До сих пор Вольдемар сидел, несколько согнувшись, опустив голову на грудь; пасмурное лицо его выражало глубокую задумчивость, из которой выводил его только сильный голос вопрошателя, способный, кажется, разбудить и мертвых от сна; иногда улыбка бродила по бледным устам его; однако ж видно было, что приличие выдавливало ее на них без согласия сердечного или лукавство приправляло ее насмешкою своей. При повторенном слове «отечество» вся сила души его вылилась наружу, как будто в этом роковом слове заключалась единственная власть, могущая приводить ее в движение.
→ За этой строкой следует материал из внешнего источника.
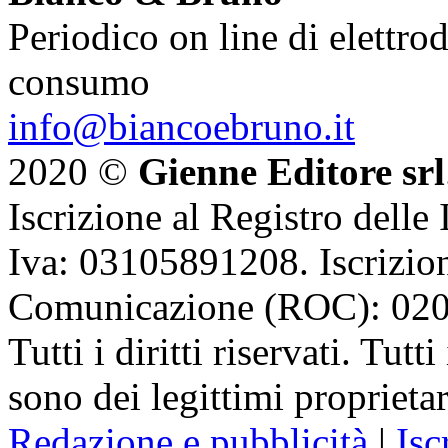
Periodico on line di elettrod
consumo
info@biancoebruno.it
2020 ©
Gienne Editore srl
Iscrizione al Registro delle
Iva: 03105891208. Iscrizion
Comunicazione (ROC): 02
Tutti i diritti riservati. Tut
sono dei legittimi proprietar
Redazione e pubblicità
|
Isc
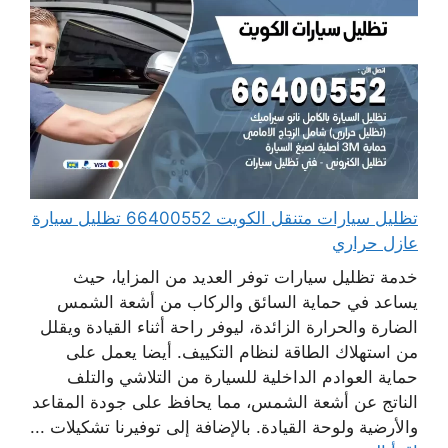
تظليل سيارات متنقل الكويت 66400552 تظليل سيارة
عازل حراري
خدمة تظليل سيارات توفر العديد من المزايا، حيث
يساعد في حماية السائق والركاب من أشعة الشمس
الضارة والحرارة الزائدة، ليوفر راحة أثناء القيادة ويقلل
من استهلاك الطاقة لنظام التكييف. أيضا يعمل على
حماية العوادم الداخلية للسيارة من التلاشي والتلف
الناتج عن أشعة الشمس، مما يحافظ على جودة المقاعد
والأرضية ولوحة القيادة. بالإضافة إلى توفيرنا تشكيلات ...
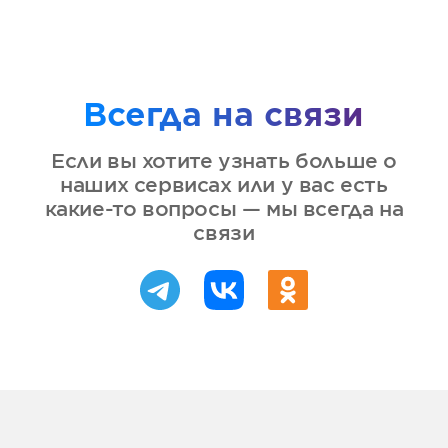
Всегда на связи
Если вы хотите узнать больше о
наших сервисах или у вас есть
какие-то вопросы — мы всегда на
связи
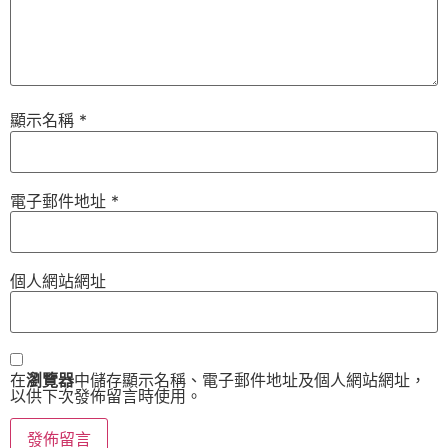
顯示名稱
*
電子郵件地址
*
個人網站網址
在
瀏覽器
中儲存顯示名稱、電子郵件地址及個人網站網址，
以供下次發佈留言時使用。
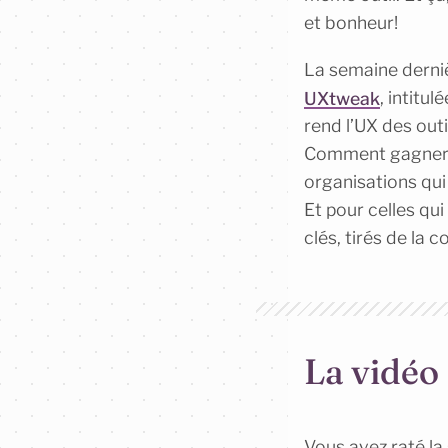
et bonheur!
La semaine derniè
UXtweak
, intitul
rend l’UX des outi
Comment gagner l
organisations qui
Et pour celles qu
clés, tirés de la 
La vidéo 
Vous avez raté la 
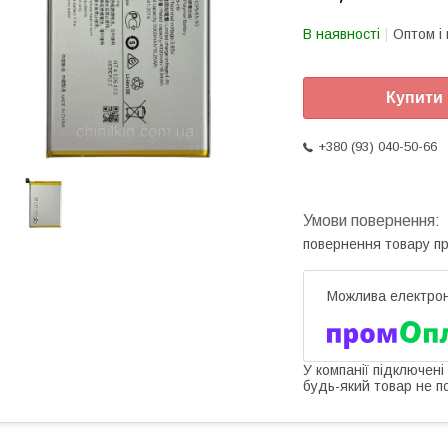
В наявності
Оптом і 
Купити
+380 (93) 040-50-66
повернення товару п
У компанії підключені
будь-який товар не п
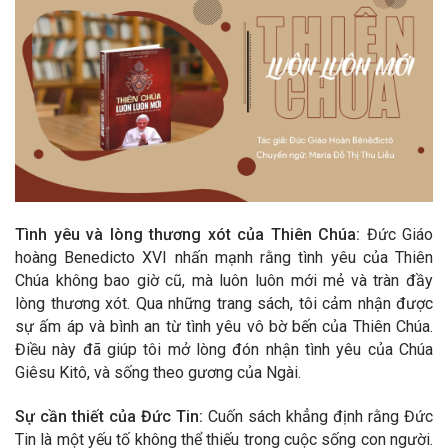
Tình yêu và lòng thương xót của Thiên Chúa:
Đức Giáo
hoàng Benedicto XVI nhấn mạnh rằng tình yêu của Thiên
Chúa không bao giờ cũ, mà luôn luôn mới mẻ và tràn đầy
lòng thương xót. Qua những trang sách, tôi cảm nhận được
sự ấm áp và bình an từ tình yêu vô bờ bến của Thiên Chúa.
Điều này đã giúp tôi mở lòng đón nhận tình yêu của Chúa
Giêsu Kitô, và sống theo gương của Ngài.
Sự cần thiết của Đức Tin:
Cuốn sách khẳng định rằng Đức
Tin là một yếu tố không thể thiếu trong cuộc sống con người.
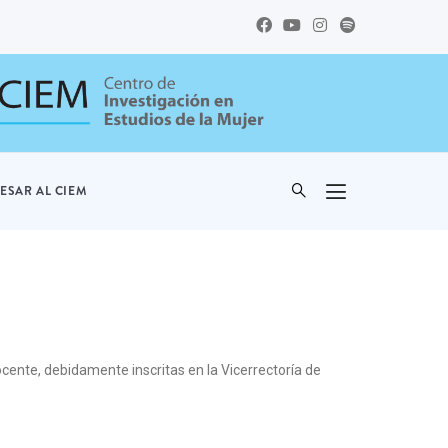
ESAR AL CIEM
cente, debidamente inscritas en la Vicerrectoría de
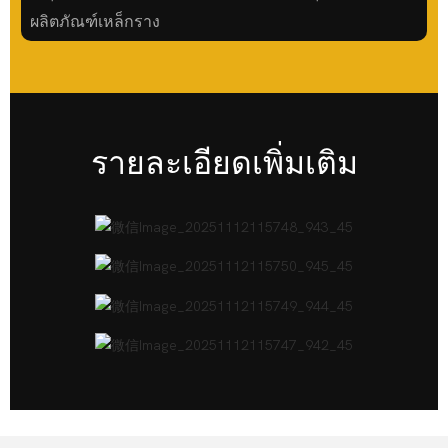
ผลิตภัณฑ์เหล็กราง
รายละเอียดเพิ่มเติม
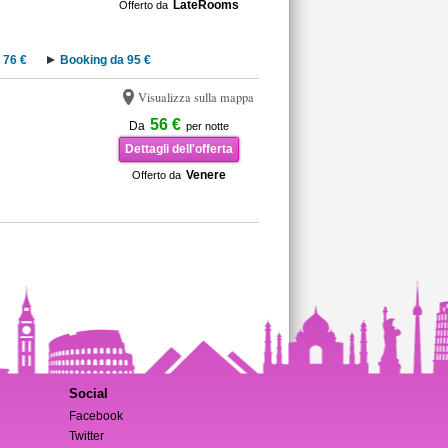
LateRooms
Offerto da
 76 €
Booking da 95 €
Visualizza sulla mappa
56 €
Da
per notte
Dettagli dell'offerta
Venere
Offerto da
Social
Facebook
Twitter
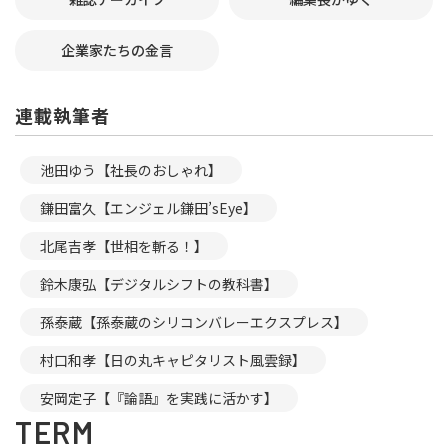
企業家たちの金言
連載執筆者
池田ゆう【社長のおしゃれ】
鎌田富久【エンジェル鎌田’sEye】
北尾吉孝【世相を斬る！】
鈴木康弘【デジタルシフトの教科書】
孫泰蔵【孫泰蔵のシリコンバレーエクスプレス】
村口和孝【日の丸キャピタリスト風雲録】
安岡定子【『論語』を実践に活かす】
TERM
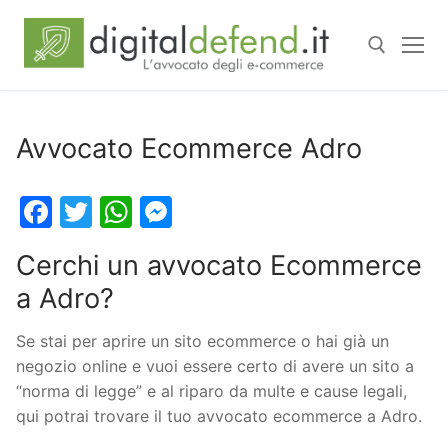
Avvocato Ecommerce Adro
Facebook
Twitter
WhatsApp
Messenger
Cerchi un avvocato Ecommerce
a Adro?
Se stai per aprire un sito ecommerce o hai già un
negozio online e vuoi essere certo di avere un sito a
“norma di legge” e al riparo da multe e cause legali,
qui potrai trovare il tuo avvocato ecommerce a Adro.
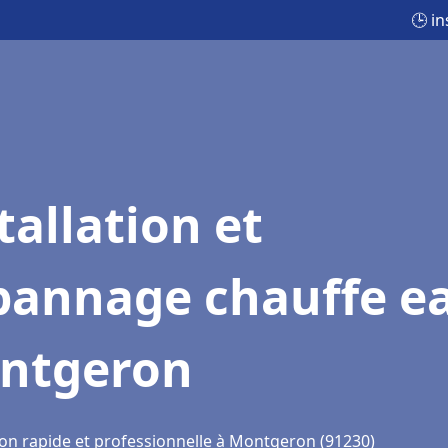
🕒 i
tallation et
pannage chauffe e
ntgeron
ion rapide et professionnelle à Montgeron (91230)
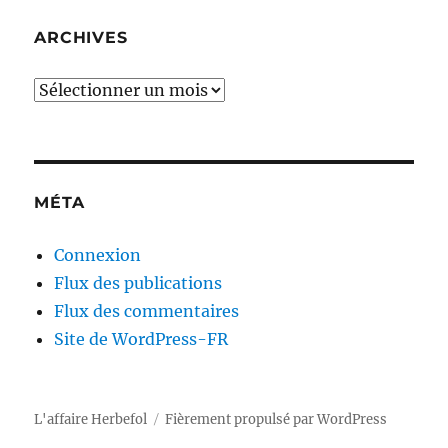
ARCHIVES
Archives
MÉTA
Connexion
Flux des publications
Flux des commentaires
Site de WordPress-FR
L'affaire Herbefol
Fièrement propulsé par WordPress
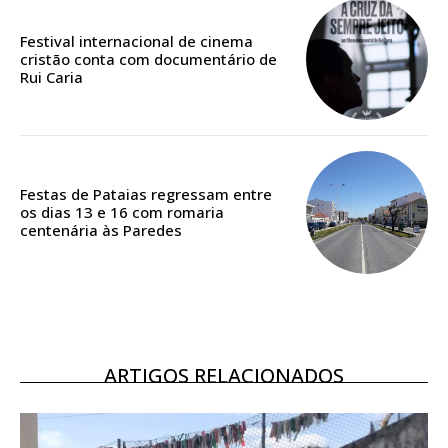
Edição em papel entregue à Quinta-feira em sua
casa
Festival internacional de cinema
Acesso ao conteúdo online
cristão conta com documentário de
Rui Caria
Acesso aos conteúdos Exclusivos para
assinantes
Ofertas para assinatura anual
Escolha o plano
Festas de Pataias regressam entre
os dias 13 e 16 com romaria
centenária às Paredes
ASSINATURA
DIGITAL ANUAL
16
€
ARTIGOS RELACIONADOS
12 meses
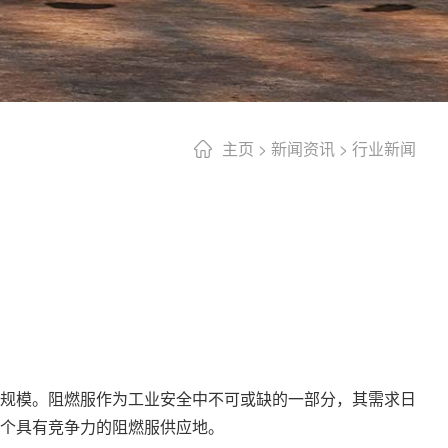
主页
>
新闻资讯
>
行业新闻
规模。阻燃服作为工业安全中不可或缺的一部分，其需求日
个具有竞争力的阻燃服供应地。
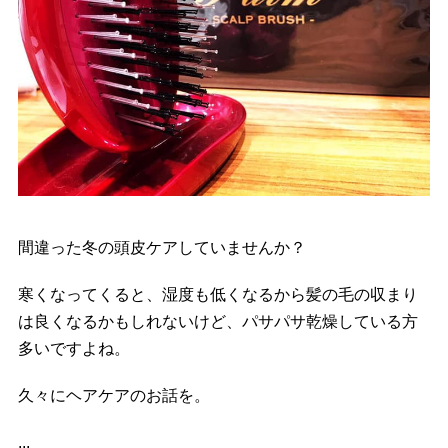
間違った冬の頭皮ケアしていませんか？
寒くなってくると、湿度も低くなるから髪の毛の収まり
は良くなるかもしれないけど、パサパサ乾燥している方
多いですよね。
久々にヘアケアのお話を。
...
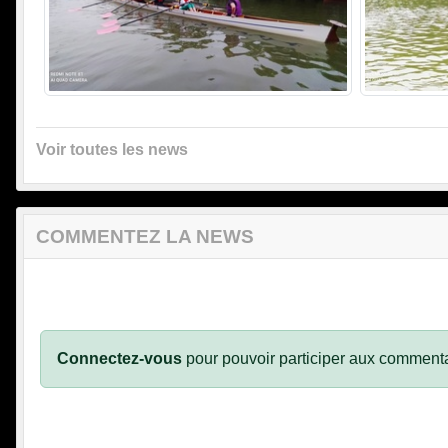
Voir toutes les news
COMMENTEZ LA NEWS
Connectez-vous
pour pouvoir participer aux commenta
Он затрепетал; глаза его засверкали, как мрачная туча образдившею ее молниею; лицо его, доселе помертвевшее, оживилось пробежавшим по нем румянцем; стан его распрямился; изгладились следы бедствий с лица его и заменились печатью возвышенных чувств.
– Отечество?.. Помню ли я его? люблю ль его?.. – произнес странник, и, несмотря, что голос его дрожал, он казался грозным вызовом тому, кто осмелился бы оскорбить его сомнением в любви к родине. Но вдруг, будто испугавшись, что высказал слишком много, он погрузился опять в то мрачное состояние, из которого магическое слово вывело его.
– Труба военная не красноречивее твоего голоса протрубила бы атаку перед рядами неприятельскими! – воскликнул цейгмейстер и потрепал дружески Вольдемара по плечу. – Этому коню не нужно давать шпор: видно, какой он породы. Ни слова более! – я тебя понимаю. Но добрых сынов отечества, кроме любви к нему, должно воспламенять другое, столь же святое чувство: любовь и преданность к государю. Правда, ты оставил благословенное северное царство, когда молодой государь твой не вступал еще на престол, и ты, вероятно, в странствиях своих не успел узнать и полюбить его.
– Это правда! Меня… не было тогда в… Швеции, – отвечал младший странник, несколько смутившись и потупив глаза, которыми боялся, может быть, встретиться со взорами его собеседников, чтобы они не прочли в них исповеди его помышлений. Потом, оправившись несколько, он продолжал довольно твердо: – Люблю государя своего, как могу. Чего хотеть возвышенного и постоянного от странника? Впрочем, вы не исповедник, я перед вами не кающийся грешник и не обязан давать вам отчета в делах своих, еще менее в своих чувствах. Придет, может быть, время, вы узнаете меня короче.
– Я не имею права атаковать приятельскую фортецию, где заперлась твоя тайна! – с усмешкою произнес Вульф и начал ломать голову насчет таинственного странника.
– Всякий человек есть загадка, – возразил слепец. – Добрая госпожа! мне послышалось, вы о чем-то спрашивали меня. Мы, люди старые, тугоньки на ухо.
– Нет, дедушка, – отвечала Катерина Рабе, бывшая доселе внимательною слушательницей разговора, которым жених ее завладел, и теперь обрадованная, что ей давали случай быть участницей в беседе. – Я не спрашивала, хотела бы спросить: правда ли, что на родине твоей среди лета солнце не садится, а среди зимы не бывает дня?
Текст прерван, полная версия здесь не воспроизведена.